The format is sustainable, too. Big (and even smallish) budget web series with a 10 or 12-episode story arc and a beginning, middle and end can oftentimes start and finish before audiences even discover they exist. But the uber-short-form can stretch those same production dollars and work hours into tens, if not hundreds of installments.
All that’s why I’m in like with 5-Second Films. The online destination for uber-short-form entertainment was created by Brian “Boss Man” Firenzi in 2005, “after being disappointed by so man 5,400-second films.” All films on the site must abide by 5-Second Films’ Rules. There must be 2 seconds of beginning titles, 5 seconds of film, 1 second of end titles. The Boss Man along with a handful of talented friends and few cameo filmmakers have so far created and uploaded 694 films abiding by those rules. And counting. A brand new 5-Second film debuts on the site every weekday.
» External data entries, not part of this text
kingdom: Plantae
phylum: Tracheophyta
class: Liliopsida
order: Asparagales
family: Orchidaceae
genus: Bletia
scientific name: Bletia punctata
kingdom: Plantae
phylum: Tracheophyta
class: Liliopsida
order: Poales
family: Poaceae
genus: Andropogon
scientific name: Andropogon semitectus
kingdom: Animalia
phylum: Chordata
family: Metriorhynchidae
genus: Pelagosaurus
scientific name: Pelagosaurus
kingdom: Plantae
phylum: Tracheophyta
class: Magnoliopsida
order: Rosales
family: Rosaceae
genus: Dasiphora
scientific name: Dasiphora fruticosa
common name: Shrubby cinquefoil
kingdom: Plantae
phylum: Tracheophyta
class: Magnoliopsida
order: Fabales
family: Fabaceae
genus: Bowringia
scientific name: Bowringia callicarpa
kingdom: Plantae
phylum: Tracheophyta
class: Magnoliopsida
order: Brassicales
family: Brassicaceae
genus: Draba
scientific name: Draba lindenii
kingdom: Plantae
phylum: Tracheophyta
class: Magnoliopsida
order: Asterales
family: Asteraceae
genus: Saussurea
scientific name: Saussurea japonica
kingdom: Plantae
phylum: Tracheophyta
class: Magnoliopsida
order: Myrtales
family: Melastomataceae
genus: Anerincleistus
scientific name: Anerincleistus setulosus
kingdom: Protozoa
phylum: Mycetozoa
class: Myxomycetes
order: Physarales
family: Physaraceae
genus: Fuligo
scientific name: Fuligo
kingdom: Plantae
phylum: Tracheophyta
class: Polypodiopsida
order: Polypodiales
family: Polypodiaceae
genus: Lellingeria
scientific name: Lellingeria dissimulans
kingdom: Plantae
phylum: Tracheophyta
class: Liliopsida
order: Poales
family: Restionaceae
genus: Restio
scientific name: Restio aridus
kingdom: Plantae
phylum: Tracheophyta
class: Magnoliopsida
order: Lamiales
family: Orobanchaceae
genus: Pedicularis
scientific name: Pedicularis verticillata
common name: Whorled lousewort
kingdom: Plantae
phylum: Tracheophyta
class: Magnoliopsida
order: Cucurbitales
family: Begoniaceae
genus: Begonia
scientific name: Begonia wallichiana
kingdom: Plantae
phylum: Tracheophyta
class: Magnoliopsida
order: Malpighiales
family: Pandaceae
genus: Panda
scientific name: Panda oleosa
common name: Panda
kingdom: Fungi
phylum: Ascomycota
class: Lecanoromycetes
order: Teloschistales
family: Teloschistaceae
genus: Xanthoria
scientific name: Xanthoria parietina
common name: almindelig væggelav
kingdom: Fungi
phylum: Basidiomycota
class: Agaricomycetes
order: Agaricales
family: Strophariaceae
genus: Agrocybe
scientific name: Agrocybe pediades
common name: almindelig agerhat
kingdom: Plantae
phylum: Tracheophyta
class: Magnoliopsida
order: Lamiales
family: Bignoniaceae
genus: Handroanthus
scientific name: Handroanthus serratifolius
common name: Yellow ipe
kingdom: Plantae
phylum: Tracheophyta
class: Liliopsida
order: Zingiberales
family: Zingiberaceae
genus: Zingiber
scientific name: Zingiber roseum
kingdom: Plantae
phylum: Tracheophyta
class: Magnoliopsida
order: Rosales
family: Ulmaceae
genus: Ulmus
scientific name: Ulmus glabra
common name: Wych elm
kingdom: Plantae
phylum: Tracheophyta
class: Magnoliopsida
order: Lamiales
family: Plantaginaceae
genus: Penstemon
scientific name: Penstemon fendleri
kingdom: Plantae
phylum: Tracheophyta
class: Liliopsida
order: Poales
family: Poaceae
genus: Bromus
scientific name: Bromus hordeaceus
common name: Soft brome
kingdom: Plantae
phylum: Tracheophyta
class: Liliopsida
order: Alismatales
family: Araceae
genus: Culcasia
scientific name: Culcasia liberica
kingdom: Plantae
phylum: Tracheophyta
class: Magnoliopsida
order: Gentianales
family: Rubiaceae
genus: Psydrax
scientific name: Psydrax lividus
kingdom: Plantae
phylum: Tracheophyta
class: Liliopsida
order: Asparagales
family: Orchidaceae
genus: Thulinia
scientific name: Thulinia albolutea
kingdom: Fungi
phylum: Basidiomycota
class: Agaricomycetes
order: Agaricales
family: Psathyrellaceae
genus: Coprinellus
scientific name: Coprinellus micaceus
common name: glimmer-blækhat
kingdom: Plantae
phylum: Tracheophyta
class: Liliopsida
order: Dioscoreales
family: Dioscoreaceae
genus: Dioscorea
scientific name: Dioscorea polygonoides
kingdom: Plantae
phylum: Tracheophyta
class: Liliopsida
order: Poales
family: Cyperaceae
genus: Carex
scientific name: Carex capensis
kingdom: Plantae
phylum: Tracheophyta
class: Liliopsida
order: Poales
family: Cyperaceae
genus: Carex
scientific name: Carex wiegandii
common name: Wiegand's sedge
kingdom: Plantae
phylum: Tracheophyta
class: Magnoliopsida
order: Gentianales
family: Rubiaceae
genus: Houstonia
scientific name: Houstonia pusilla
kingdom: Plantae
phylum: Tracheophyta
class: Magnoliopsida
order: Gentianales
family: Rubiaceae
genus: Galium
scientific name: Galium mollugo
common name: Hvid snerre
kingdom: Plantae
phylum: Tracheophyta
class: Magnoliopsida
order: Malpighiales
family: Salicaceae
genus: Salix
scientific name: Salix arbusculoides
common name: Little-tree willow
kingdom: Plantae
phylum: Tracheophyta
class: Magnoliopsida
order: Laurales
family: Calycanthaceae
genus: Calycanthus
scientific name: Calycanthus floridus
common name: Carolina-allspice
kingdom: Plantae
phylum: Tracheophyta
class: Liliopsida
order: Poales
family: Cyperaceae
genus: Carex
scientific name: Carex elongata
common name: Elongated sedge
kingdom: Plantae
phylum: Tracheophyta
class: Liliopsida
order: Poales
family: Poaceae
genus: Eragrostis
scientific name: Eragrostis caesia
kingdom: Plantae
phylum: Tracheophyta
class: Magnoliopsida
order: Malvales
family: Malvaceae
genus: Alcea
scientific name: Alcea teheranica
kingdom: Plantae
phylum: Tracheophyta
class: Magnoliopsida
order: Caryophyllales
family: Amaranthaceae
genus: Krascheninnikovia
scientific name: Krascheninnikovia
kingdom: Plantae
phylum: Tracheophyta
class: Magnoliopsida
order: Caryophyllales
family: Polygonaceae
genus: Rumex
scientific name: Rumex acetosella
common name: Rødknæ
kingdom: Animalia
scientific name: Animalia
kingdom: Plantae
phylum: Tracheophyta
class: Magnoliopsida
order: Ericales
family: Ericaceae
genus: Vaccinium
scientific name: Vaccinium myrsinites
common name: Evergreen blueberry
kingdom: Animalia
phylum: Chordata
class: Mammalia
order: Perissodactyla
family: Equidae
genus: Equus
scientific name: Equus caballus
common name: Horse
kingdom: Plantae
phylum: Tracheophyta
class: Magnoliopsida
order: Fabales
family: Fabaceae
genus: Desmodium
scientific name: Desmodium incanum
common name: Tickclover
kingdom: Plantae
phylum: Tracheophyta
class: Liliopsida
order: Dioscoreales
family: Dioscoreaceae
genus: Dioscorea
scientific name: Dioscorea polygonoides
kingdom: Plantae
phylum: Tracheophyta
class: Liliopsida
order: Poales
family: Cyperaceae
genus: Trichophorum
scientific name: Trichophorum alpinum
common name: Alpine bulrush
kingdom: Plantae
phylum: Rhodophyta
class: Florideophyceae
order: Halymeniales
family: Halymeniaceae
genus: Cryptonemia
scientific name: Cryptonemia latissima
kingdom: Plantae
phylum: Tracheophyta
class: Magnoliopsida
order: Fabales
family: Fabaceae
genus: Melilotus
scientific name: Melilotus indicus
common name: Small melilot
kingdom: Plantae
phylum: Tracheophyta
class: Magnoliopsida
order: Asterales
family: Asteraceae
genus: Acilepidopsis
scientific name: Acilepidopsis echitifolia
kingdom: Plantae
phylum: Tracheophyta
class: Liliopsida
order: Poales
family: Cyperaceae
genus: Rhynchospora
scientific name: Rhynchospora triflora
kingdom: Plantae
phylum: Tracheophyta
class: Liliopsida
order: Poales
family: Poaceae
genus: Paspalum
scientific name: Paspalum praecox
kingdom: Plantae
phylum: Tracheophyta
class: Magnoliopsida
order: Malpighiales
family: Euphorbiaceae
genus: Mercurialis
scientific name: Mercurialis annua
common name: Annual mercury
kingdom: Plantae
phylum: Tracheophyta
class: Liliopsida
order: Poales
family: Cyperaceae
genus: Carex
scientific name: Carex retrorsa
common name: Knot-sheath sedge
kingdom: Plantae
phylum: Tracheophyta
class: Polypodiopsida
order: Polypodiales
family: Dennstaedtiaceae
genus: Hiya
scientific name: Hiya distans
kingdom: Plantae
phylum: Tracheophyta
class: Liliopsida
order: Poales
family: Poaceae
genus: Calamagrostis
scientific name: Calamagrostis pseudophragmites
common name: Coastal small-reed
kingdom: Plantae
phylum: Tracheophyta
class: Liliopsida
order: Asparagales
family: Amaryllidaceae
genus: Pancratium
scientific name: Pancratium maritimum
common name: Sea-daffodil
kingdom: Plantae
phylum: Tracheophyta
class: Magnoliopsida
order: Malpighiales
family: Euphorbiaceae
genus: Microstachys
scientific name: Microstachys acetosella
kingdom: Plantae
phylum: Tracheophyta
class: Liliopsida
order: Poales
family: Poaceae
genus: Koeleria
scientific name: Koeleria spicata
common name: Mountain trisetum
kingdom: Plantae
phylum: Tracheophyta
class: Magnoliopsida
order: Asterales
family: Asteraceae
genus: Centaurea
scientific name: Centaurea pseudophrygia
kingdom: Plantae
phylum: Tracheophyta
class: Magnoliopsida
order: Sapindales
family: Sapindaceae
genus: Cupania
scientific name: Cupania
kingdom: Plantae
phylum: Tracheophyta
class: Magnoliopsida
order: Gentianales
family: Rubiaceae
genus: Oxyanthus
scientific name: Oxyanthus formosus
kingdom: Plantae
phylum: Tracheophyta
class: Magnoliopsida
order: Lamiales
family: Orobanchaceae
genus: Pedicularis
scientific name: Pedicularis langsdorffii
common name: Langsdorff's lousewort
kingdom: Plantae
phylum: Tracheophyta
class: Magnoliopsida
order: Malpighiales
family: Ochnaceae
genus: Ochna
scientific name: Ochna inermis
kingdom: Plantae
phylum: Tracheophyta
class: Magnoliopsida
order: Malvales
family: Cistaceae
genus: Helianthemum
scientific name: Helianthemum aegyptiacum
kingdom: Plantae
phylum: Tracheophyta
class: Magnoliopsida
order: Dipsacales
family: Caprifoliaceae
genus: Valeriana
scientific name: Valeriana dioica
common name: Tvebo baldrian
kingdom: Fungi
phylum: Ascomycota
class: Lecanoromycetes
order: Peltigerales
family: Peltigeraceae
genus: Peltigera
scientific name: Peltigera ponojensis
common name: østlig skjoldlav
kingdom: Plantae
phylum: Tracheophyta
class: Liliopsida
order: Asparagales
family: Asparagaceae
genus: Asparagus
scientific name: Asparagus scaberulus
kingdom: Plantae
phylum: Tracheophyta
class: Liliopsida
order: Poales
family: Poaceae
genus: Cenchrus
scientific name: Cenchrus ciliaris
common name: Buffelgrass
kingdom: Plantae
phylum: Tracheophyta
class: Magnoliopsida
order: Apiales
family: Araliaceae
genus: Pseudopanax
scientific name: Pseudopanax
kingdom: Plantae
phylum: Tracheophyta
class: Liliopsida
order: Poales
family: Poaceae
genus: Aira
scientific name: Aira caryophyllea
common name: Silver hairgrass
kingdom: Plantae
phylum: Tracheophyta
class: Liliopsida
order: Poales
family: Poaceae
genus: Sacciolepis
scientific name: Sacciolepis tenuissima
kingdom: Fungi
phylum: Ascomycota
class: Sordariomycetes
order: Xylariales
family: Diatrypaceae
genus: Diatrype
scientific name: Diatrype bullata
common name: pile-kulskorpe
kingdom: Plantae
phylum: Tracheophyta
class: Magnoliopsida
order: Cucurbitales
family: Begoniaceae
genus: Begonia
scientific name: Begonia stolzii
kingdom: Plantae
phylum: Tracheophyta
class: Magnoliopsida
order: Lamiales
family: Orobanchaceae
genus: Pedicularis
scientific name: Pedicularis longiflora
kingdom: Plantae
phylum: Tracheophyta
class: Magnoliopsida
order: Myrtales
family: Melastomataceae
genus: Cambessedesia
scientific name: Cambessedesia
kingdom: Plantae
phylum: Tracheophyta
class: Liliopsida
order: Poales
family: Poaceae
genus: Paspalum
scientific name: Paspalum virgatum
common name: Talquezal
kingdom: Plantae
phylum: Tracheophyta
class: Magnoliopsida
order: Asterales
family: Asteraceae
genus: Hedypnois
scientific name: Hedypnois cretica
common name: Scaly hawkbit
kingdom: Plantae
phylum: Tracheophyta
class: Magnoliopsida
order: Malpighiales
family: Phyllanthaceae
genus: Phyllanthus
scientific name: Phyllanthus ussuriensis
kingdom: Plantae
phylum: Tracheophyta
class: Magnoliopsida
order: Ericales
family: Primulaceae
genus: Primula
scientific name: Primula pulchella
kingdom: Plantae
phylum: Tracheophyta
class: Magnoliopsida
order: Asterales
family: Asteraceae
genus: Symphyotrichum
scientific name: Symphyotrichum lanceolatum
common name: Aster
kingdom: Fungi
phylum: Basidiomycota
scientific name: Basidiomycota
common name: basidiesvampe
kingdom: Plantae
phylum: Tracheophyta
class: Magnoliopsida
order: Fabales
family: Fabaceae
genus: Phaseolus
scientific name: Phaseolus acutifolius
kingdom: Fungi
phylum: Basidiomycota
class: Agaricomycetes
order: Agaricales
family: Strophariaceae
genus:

The recent submissions by comedian Patton Oswalt are great (Crabwalkin’!) and fit perfectly with the one-punchline-and-done, simple and random irreverence of 5-Second Film’s in-house troupe, who believe no idea is too bold, no premise too awkward, no situation too strange, no interaction too mundane. The opportunity costs for five seconds worth of film are such that the filmmakers have just enough time to try anything. And oftentimes, that anything works.
Spend a couple minutes on 5SecondFilms.com, watch 40 or 60 of Firenzi and company’s films, and you’ll see what I mean.